» **TEXTE SOURCE**
----
En réalité, l’indépendance commence dans la tête. Comment finir avec le Franc CFA ou les ingérences occidentales en Afrique quand ce sont non seulement les langues de l’Occident mais aussi sa culture qui sont véhiculées à travers l’école héritée de la colonisation, les médias traditionnels et sociaux ?

Ce sont ses langues et sa culture qui servent à forger la mentalité et la personnalité des citoyens et de l’élite.

Avant et après les indépendances, les élites africaines étaient préoccupées par le sujet de l’acculturation. Les écrivains et les intellectuels négro-africains ont voulu réfléchir sur ce qui, en dehors de la couleur de la peau, devrait distinguer le colonisé de du colon.

Sur les plans littéraire, culturel et artistique, plusieurs courants idéologiques virent le jour et ont milité pour l’émancipation des peuples noirs. Parmi ces courants idéologiques, le plus connu fut la négritude dont les plus grandes figures étaient Amadou Hampâté Bâ, Léopold Sédar Senghor, Cheikh Anta Diop, Frantz Fanon, Aimé Césaire, etc… Il s’agissait pour ces intellectuels africains d’œuvrer pour l’émergence d’une conscience noire qui a contribué à accélérer le sur le plan politique les indépendances. Mais en dehors des indépendances, quel héritage reste-t-il de la négritude ? Les intellectuels africains de nos jours éprouvent de la fierté à imiter leurs ex-colons, en tout.

Aujourd’hui, en Afrique, malgré la libéralisation de l’espace audiovisuel et des médias, ce sont les groupes médiatiques étrangers qui continuent de dominer l’activité de production et de diffusion de l’information.

En Afrique anglophone, les médias les plus influents sur le continent sont CNN: 60%, BBC : 47%, Nat Geo : 41%, Al Jazeera English : 39%, Discovery: 37%, Sky News: 36%, Eurosport: 30%, Euronews: 23%, France 24: 18% et CNBC:15%, Bloomberg: 11% (Source. Thiès Info)

En absence de statistiques crédibles en Afrique francophone sur les médias les plus influents, on peut présumer que RFI et France 24 sont les deux médias en tête. À cela, s’ajoute le monopole de Canal+ qui est une entreprise française, distributeur d’abonnement aux chaînes de télévision.
----
» **DONNÉES DE LA TÂCHE**
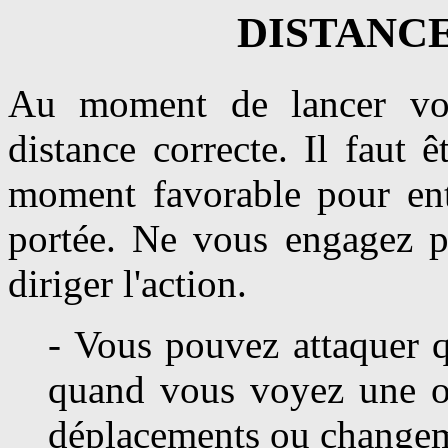
DISTANC
Au moment de lancer vot
distance correcte. Il faut 
moment favorable pour entr
portée. Ne vous engagez p
diriger l'action.
- Vous pouvez attaquer 
quand vous voyez une ou
déplacements ou changem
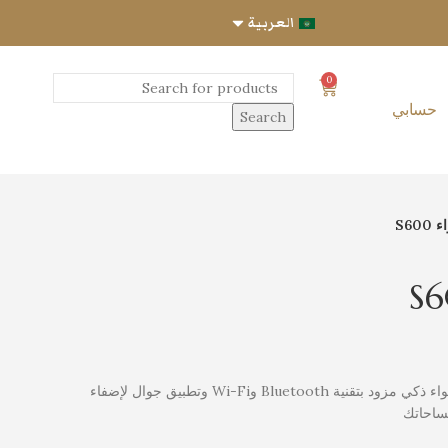
العربية
0
حسابي
Search
S60
اكتشف المستقبل مع S600 – معطر أجواء ذكي مزود بتقنية Bluetooth وWi-Fi وتطبيق جوال لإضفاء
ساحاتك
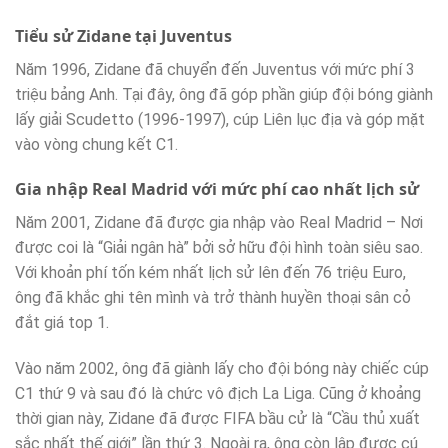
Tiểu sử Zidane tại Juventus
Năm 1996, Zidane đã chuyển đến Juventus với mức phí 3
triệu bảng Anh. Tại đây, ông đã góp phần giúp đội bóng giành
lấy giải Scudetto (1996-1997), cúp Liên lục địa và góp mặt
vào vòng chung kết C1.
Gia nhập Real Madrid với mức phí cao nhất lịch sử
Năm 2001, Zidane đã được gia nhập vào Real Madrid – Nơi
được coi là “Giải ngân hà” bởi sở hữu đội hình toàn siêu sao.
Với khoản phí tốn kém nhất lịch sử lên đến 76 triệu Euro,
ông đã khắc ghi tên mình và trở thành huyền thoại sân cỏ
đắt giá top 1.
Vào năm 2002, ông đã giành lấy cho đội bóng này chiếc cúp
C1 thứ 9 và sau đó là chức vô địch La Liga. Cũng ở khoảng
thời gian này, Zidane đã được FIFA bầu cử là “Cầu thủ xuất
sắc nhất thế giới” lần thứ 3. Ngoài ra, ông còn lập được cú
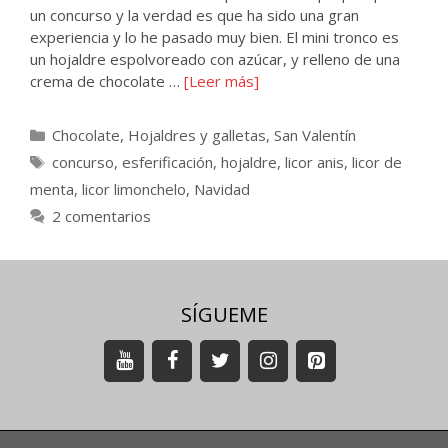
un concurso y la verdad es que ha sido una gran
experiencia y lo he pasado muy bien. El mini tronco es
un hojaldre espolvoreado con azúcar, y relleno de una
crema de chocolate …
[Leer más]
Categorías
Chocolate
,
Hojaldres y galletas
,
San Valentín
Etiquetas
concurso
,
esferificación
,
hojaldre
,
licor anis
,
licor de
menta
,
licor limonchelo
,
Navidad
2 comentarios
SÍGUEME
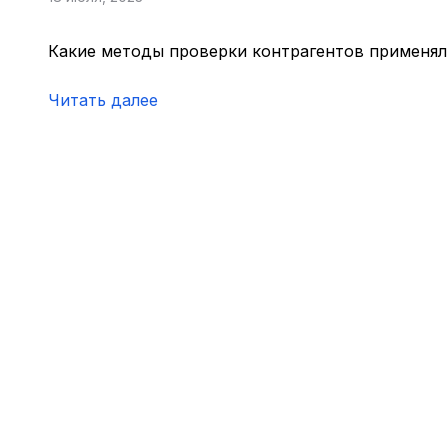
Какие методы проверки контрагентов применяли
Читать далее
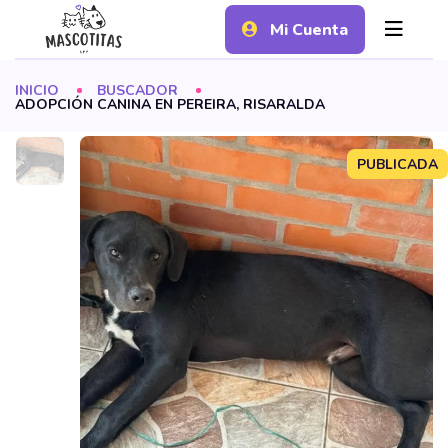
Mi Cuenta
INICIO
BUSCADOR
ADOPCIÓN CANINA EN PEREIRA, RISARALDA
PUBLICADA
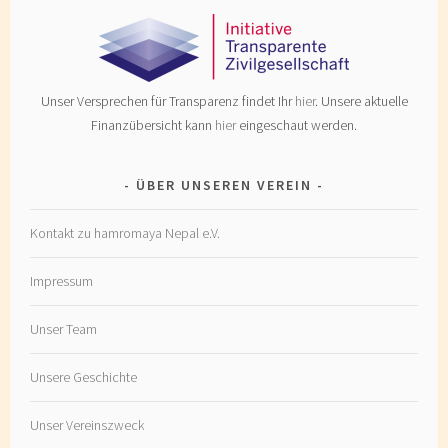
Unser Versprechen für Transparenz findet Ihr
hier
. Unsere aktuelle
Finanzübersicht kann
hier
eingeschaut werden.
ÜBER UNSEREN VEREIN
Kontakt zu hamromaya Nepal e.V.
Impressum
Unser Team
Unsere Geschichte
Unser Vereinszweck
----
» **TÂCHE 1**
Recopiez sans modification le passage du texte source qui débute par « Sur les plans » et s'achève par « ex-colons, en tout. ».
» **TÂCHE 2**
Combien de lignes des entrées contiennent le mot « moment » ? Donnez seulement le nombre.
Le texte source et les entrées n'ont aucun lien entre eux.

» **RÉPONSE 1**
Sur les plans littéraire, culturel et artistique, plusieurs courants idéologiques virent le jour et ont milité pour l’émancipation des peuples noirs. Parmi ces courants idéologiques, le plus connu fut la négritude dont les plus grandes figures étaient Amadou Hampâté Bâ, Léopold Sédar Senghor, Cheikh Anta Diop, Frantz Fanon, Aimé Césaire, etc… Il s’agissait pour ces intellectuels africains d’œuvrer pour l’émergence d’une conscience noire qui a contribué à accélérer le sur le plan politique les indépendances. Mais en dehors des indépendances, quel héritage reste-t-il de la négritude ? Les intellectuels africains de nos jours éprouvent de la fierté à imiter leurs ex-colons, en tout.

» **RÉPONSE 2**
2